The complementing front sight element may be a simple bead or post, but is more often a globe type sight, which consists of a cylinder with a threaded cap, which allows differently shaped removable front sight elements to be used. Most common are posts of varying widths and heights or rings of varying diameter—these can be chosen by the shooter for the best fit to the target being used. Tinted transparent plastic insert elements may also be used, with a hole in the middle; these work the same way as an opaque ring, but provide a less obstructed view of the target. High end target front sight tunnels normally also accept accessories like adjustable aperture and optical systems to ensure optimal sighting conditions for match shooters. Some high end target sight line manufacturers also offer front sights with integrated aperture mechanisms.

The use of round rear and front sighting elements for aiming at round targets, like used in ISSF match shooting, takes advantage of the natural ability of the eye and brain to easily align concentric circles. Even for the maximum precision, there should still be a significant area of white visible around the bullseye and between the front and rear sight ring (if a front ring is being used). Since the best key to determining center is the amount of light passing through the apertures, a narrow, dim ring of light can actually be more difficult to work with than a larger, brighter ring. The precise sizes are quite subjective, and depend on both shooter preference and ambient lighting, which is why target rifles come with easily replaceable front sight inserts, and adjustable aperture mechanisms.

Rifles from the late 19th century often featured one of two types of aperture sight called a tang sight or a ladder sight.
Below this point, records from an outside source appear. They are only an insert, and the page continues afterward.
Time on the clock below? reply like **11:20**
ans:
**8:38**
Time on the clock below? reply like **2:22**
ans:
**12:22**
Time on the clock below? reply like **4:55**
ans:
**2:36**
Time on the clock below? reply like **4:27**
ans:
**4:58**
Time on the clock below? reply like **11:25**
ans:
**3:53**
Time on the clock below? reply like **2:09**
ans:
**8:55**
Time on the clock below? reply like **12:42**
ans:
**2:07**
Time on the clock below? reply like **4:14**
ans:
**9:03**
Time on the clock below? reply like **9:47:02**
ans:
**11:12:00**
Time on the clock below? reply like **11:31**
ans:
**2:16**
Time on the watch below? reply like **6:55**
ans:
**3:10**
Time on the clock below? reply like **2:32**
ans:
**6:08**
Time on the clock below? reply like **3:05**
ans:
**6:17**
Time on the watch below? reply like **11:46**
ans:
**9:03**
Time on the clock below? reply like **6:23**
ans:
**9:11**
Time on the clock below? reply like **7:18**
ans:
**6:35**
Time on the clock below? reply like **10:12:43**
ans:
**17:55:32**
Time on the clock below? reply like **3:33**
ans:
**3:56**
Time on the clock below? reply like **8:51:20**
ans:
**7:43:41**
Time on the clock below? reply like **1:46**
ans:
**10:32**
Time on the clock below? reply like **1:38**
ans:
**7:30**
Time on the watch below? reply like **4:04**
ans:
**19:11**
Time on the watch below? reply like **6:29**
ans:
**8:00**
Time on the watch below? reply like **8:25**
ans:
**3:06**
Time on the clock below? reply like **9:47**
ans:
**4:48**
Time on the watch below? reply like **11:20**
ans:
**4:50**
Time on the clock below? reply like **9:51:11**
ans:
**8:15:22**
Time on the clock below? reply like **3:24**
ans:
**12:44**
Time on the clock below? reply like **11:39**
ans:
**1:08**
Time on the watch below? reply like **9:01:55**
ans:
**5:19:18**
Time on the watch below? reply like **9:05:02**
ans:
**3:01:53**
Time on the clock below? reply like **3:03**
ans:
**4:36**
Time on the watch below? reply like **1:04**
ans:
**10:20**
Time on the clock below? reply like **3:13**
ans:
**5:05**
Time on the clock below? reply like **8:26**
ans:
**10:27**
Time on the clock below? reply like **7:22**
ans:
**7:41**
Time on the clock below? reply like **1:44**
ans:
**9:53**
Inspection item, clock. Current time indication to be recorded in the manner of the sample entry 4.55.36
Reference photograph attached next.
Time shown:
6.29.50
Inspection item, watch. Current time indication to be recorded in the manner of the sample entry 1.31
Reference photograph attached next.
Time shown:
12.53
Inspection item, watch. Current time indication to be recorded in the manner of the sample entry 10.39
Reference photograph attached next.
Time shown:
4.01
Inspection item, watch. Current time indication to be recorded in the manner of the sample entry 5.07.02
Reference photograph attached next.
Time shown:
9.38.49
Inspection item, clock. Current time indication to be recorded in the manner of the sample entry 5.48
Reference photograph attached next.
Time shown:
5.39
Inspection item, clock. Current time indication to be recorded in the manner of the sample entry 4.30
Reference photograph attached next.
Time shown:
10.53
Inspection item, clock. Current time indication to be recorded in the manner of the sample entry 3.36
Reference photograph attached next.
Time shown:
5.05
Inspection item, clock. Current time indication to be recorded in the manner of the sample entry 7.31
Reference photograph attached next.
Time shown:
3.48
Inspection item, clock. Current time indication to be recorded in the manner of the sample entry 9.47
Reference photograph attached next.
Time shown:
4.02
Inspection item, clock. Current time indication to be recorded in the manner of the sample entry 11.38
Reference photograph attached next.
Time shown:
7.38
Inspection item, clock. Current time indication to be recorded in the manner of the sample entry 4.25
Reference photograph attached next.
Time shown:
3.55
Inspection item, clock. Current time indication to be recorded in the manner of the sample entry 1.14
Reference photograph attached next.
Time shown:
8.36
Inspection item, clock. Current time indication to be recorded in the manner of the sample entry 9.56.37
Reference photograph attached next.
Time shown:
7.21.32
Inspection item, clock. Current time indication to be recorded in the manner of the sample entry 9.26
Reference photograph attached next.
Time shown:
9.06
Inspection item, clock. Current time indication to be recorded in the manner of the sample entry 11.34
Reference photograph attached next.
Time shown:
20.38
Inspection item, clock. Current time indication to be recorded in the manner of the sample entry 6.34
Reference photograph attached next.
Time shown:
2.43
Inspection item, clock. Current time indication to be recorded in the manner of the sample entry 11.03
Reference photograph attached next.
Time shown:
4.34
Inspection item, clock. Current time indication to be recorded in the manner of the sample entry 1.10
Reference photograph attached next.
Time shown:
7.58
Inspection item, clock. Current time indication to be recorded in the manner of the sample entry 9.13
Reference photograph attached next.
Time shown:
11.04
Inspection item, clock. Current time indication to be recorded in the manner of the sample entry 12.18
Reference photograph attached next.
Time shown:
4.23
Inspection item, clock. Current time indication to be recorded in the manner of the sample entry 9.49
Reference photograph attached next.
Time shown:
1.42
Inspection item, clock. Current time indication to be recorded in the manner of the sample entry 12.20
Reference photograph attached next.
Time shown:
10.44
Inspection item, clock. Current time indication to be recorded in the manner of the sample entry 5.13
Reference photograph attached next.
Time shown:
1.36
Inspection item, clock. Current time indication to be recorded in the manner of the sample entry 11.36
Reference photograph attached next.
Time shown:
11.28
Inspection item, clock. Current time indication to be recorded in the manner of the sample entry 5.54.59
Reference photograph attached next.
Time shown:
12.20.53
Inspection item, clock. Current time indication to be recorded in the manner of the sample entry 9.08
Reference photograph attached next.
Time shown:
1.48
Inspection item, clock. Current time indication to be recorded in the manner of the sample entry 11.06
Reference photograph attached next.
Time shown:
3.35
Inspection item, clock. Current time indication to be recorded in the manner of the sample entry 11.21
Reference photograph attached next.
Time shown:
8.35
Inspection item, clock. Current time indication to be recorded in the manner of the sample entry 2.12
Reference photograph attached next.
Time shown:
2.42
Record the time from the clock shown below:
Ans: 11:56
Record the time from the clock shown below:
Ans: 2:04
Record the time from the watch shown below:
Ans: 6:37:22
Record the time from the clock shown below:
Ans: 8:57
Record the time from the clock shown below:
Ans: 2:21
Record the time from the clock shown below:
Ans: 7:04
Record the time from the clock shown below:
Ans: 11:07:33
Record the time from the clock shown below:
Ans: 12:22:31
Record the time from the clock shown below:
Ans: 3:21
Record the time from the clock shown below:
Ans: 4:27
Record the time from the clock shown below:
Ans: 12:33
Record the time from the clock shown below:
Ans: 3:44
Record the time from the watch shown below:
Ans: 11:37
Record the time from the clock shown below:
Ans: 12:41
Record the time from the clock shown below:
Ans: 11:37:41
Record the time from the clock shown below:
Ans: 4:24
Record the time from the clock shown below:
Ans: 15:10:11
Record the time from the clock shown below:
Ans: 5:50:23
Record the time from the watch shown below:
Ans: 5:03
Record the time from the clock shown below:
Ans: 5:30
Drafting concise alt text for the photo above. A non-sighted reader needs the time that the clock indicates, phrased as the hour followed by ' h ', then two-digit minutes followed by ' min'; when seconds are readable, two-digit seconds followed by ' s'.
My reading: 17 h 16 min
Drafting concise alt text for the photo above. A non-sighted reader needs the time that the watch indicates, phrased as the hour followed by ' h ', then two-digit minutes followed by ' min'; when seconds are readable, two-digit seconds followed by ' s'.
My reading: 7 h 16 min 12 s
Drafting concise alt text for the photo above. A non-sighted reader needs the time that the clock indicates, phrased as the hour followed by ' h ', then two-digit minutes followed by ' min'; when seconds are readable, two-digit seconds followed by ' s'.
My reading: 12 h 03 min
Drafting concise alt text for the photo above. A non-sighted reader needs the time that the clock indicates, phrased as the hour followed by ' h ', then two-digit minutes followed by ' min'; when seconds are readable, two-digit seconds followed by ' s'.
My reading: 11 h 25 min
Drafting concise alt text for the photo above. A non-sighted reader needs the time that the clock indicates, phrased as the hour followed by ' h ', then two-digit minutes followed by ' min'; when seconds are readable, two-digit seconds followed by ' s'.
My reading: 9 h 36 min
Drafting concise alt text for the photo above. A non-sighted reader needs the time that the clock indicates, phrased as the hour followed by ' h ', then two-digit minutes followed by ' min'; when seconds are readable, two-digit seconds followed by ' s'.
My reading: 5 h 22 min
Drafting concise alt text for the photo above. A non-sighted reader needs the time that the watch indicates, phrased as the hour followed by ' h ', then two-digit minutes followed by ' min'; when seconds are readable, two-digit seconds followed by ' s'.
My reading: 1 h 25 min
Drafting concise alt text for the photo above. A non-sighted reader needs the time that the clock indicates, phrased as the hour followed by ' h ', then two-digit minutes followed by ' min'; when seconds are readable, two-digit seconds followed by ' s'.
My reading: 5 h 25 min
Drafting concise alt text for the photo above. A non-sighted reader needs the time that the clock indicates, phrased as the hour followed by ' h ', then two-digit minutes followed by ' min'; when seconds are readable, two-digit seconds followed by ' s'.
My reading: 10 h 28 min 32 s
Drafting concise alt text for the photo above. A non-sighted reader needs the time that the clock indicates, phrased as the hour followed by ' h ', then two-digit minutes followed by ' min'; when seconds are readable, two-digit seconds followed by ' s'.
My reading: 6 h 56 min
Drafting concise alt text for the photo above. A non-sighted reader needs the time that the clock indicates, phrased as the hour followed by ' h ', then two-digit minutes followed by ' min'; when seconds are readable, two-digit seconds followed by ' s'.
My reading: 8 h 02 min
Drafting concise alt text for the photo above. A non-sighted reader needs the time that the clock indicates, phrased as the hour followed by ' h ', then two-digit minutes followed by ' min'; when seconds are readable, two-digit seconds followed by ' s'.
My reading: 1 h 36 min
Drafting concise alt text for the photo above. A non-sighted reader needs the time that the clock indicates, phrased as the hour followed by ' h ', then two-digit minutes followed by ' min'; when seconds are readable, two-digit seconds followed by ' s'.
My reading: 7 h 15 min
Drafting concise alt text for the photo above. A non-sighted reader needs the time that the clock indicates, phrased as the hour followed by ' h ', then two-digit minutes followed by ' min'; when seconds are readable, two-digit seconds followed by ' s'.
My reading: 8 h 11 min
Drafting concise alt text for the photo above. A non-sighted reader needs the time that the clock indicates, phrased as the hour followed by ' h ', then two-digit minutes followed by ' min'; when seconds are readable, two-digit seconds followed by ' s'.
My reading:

Since the black powder used in muzzleloaders and early cartridges was not capable of propelling a bullet at high velocity, these sights had very large ranges of vertical adjustments, often on the order of several degrees, allowing very long shots to be made accurately. The .45-70 cartridge, for example, was tested by the military for accuracy at ranges of up to 1500 yards, which required 3 1⁄3 degrees of elevation. Both ladder and tang sights folded down when not in use to reduce the chance of damage to the sights. Ladder sights were mounted on the barrel, and could be used as sights in both the folded and unfolded states. Tang sights were mounted behind the action of the rifle, and provided a very long sight radius, and had to be unfolded for use, though rifles with tang sights often had open sights as well for close range use. Tang sights often had vernier scales, allowing adjustment down to a single minute of arc over the full range of the sight.

Aperture sights on military rifles use a larger aperture with a thinner ring, and generally a simple post front sight. The extreme case of this is the ghost ring sight, a relatively recent innovation that may be the fastest type of iron sight to use, while still providing a degree of precision comparable to or better than most open sights. Ghost ring sights are commonly found on riot and combat shotguns and customized handguns, and they are also gaining ground as a backup sighting system on rifles.